Meuse/p2/s5
SCÈNE V.
La légende des dames de Crèvecœur.
Au fond (derrière le voile qui a déjà servi pour la scène de Reims et celle du Chant du départ), on voit la tour de Crèvecœur sur laquelle sont les trois seigneurs et des archers qui luttent — puis trois dames. À la fin de l’avant-dernière strophe de la complainte, elles se précipiteront dans le vide ; on les voit sauter et disparaître. Les gestes des archers et des dames seront réglés suivant les paroles de la complainte. Pendant la complainte, Nicolas et Gaspard noteront, assis sur des bornes de la place, l’un les paroles et l’autre la musique. Après la chute des trois dames, le chanteur de complainte dira le dernier couplet à la fin duquel le rideau tombera lentement.
Nous voici, mon fidèle Gaspard, devant Crèvecœur. Nous monterons à la tour.
N’aurez-vous point pitié, Monsieur, de mes pauvres guibolles.
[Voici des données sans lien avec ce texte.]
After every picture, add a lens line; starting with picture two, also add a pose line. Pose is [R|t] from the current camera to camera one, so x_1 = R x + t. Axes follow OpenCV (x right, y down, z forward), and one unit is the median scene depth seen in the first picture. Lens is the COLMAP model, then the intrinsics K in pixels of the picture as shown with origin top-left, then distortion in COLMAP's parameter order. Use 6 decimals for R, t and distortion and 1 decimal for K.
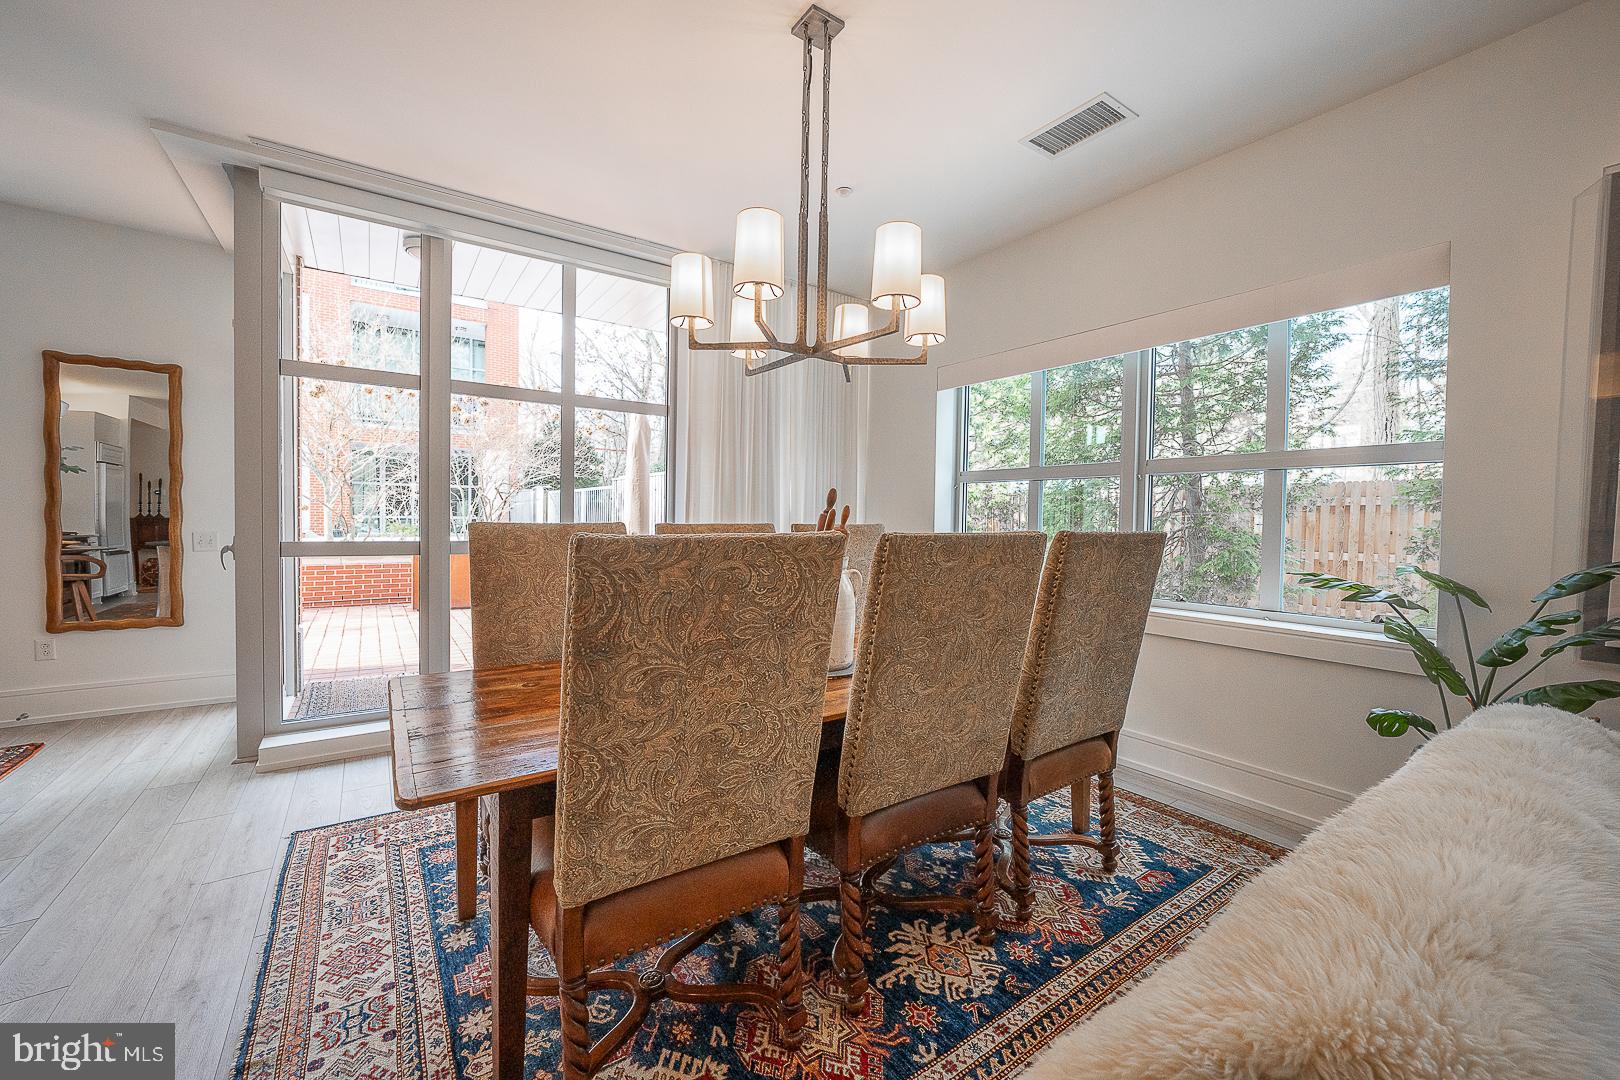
lens RADIAL K [[625.4, 0, 812.1], [0, 625.4, 537.5], [0, 0, 1]] dist [-0.020188, 0.005887]
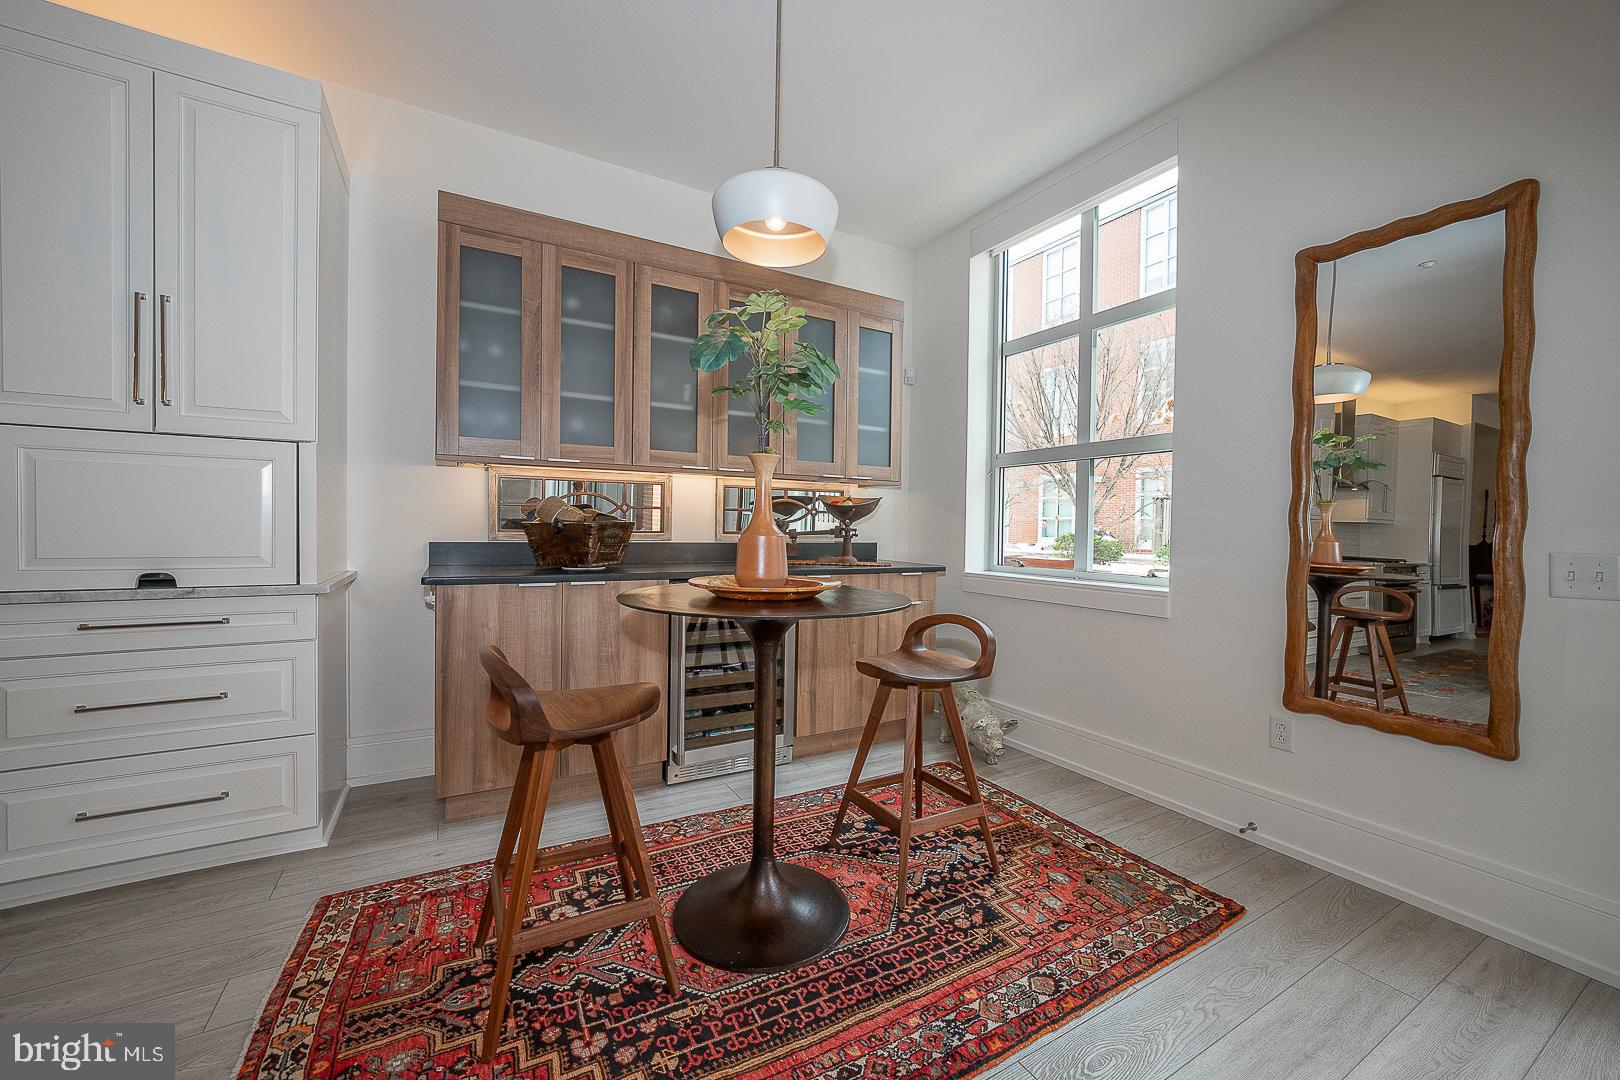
lens RADIAL K [[625.4, 0, 812.1], [0, 625.4, 537.5], [0, 0, 1]] dist [-0.020188, 0.005887]
pose [[-0.094831, -0.006208, -0.995474, -0.231120], [-0.050218, 0.998737, -0.001444, 0.003475], [0.994226, 0.049854, -0.095023, 0.231137]]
Vous me faites marcher comme une vieille bourrique.
Nous doublerons le picotin… mais…
(Entrée du chanteur de complainte.)
Quel est cet homme qui s’en vient vers nous ? On dirait d’un aveugle, un chanteur de complainte sans doute.
(Il est accompagné de deux instrumentistes, violon et flageolet.)
… Qu’il plaise au divin Seigneur
prendre leur âme en douceur…
Ah ! ça, mon bon ami que chantez-vous donc là ?
C’est la Complainte des dames de Crèvecœur, pour vous servir.
Chante, nous t’écoutons.
Approchez, chrétiens fidèles[1]
Pour entendre réciter
Comme en ce château croulé
Trois dames jeunes et belles
Du haut des tours ont sauté.
Requiescant in pace.
C’était au temps de la guerre
L’ennemi plein de fureur
Vient assiéger Crèvecœur
Et depuis semaine entière
Battait brèche avec ardeur
Et tuait les défenseurs.
Or voilà que des trois dames
Les preux et nobles époux
Sont tombés sous de bons coups.
La garnison rendait l’âme.
Il n’y avait plus debout
Que dix archers voilà tout.
Pour ne point tomber vivantes
Aux mains des durs assiégeants
Les trois dames bravement
S’en vont sur la tour branlante
Monter en blancs vêtements
Et par la main se tenant…
… Elles font une prière
En levant au ciel les yeux,
Et puis d’un saut merveilleux
Quittant la tour meurtrière
Tombent dans l’air du Bon Dieu
Sur les piques et les pieux.
Depuis ce trépas si digne
Qui nous crève à tous le cœur
On appela Crèvecœur
Le vieux château de Bouvigne.
Qu’il plaise au divin Seigneur
Prendre leur âme en douceur.
Qu’il plaise au divin Seigneur
Prendre leur âme en douceur.
- ↑ Complainte authentique communiquée par Félix Rousseau.